Allora rintronato di un direttore formula meglio la domanda idiota! Le persone normali se gli dai tre alternative ne scelgono una perciò preparati il letto te accanto alla finestra!!!!!! Le alternative fornite sono tre. Quindi.....fra le tre alternative si sceglierebbe quella più fattibile!



È tendenzioso il quesito! Se gli strumenti indicati sono quelli, il "concorrente" di turno è indotto a ritenere di dover scegliere solo tra quelli! Diverso sarebbe stato se, con il medesimo scenario (quindi vasca piena,secchio, cucchiaino e caffè sul bordo) il direttore avesse detto: "come ritiene di dover svuotare questa vasca?" . Morale della favola: la tendenziosità è finalizzata a riempire il Manicomio e fare più soldi! 



Io invece avrei usato il cucchiaino per riempire la tazza, ogni tazza piena la svuotavo nel secchio, che a sua volta appena riempito lo risvuotavo nella vasca per non buttare l'acqua terra e bagnare il pavimento



E' solo questione di tempo ! Anche con il cucchiaino puoi svuotarla! Non aveva mica chiesto di svuotarla nella maniera più rapida! In merito al termine "persona normale" potremmo parlarne per giorni.....



Io, che sono ciciotella, avrei sfruttato il principio di Archimede ...e nella vasca mi ci sarei infilata dentro...ovviamente sarei diventata il direttore della struttura.



Resta per inteso che fornendo degli strumenti atti allo svuotamento, l'utilizzo del tappo sia automaticamente escluso...



Come quel matto che disegna un cerchio per terra e ci salta dentro... Il dottore gli si avvicina e gli chiede:"Che fai?" e quello: "Faccio un salto in centro, ti serve qualcosa?"



Bell'esempio di come la psichiatria generi sè stessa: a casa propria ognuno avrebbe tolto il tappo.

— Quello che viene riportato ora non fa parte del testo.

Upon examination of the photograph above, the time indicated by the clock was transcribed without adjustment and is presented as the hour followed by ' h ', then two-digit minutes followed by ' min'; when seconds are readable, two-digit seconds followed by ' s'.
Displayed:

Ho lavorato in un centro psichiatrico e all'inizio mi chiedevo cosa ci facessero li dentro certe persone...e mi sono fatta tante domande anche sulla mia esistenza.???? Sono d'accordo il confine è sottilissimo...


Concetto chiave delle tecniche di persuasione. ..la costruzione della proposizione è volutamente fuorviante....tipico della pubblicità più ragionata. ..



Sembra una metafora della politica italiana. Forza Italia ha sempre scelto il cucchiaino, il PD la tazza e la sinistra "vera", se avesse potuto, avrebbe usato il secchio. mai che si possa votare per qualcuno sano di mente che abbia il coraggio di levare il tappo una volta per tutte...



E normale che tutti dicano il secchio, perché prima di vedere la foto già state pensando di svuotarla con il secchio, il cervello ci fotte.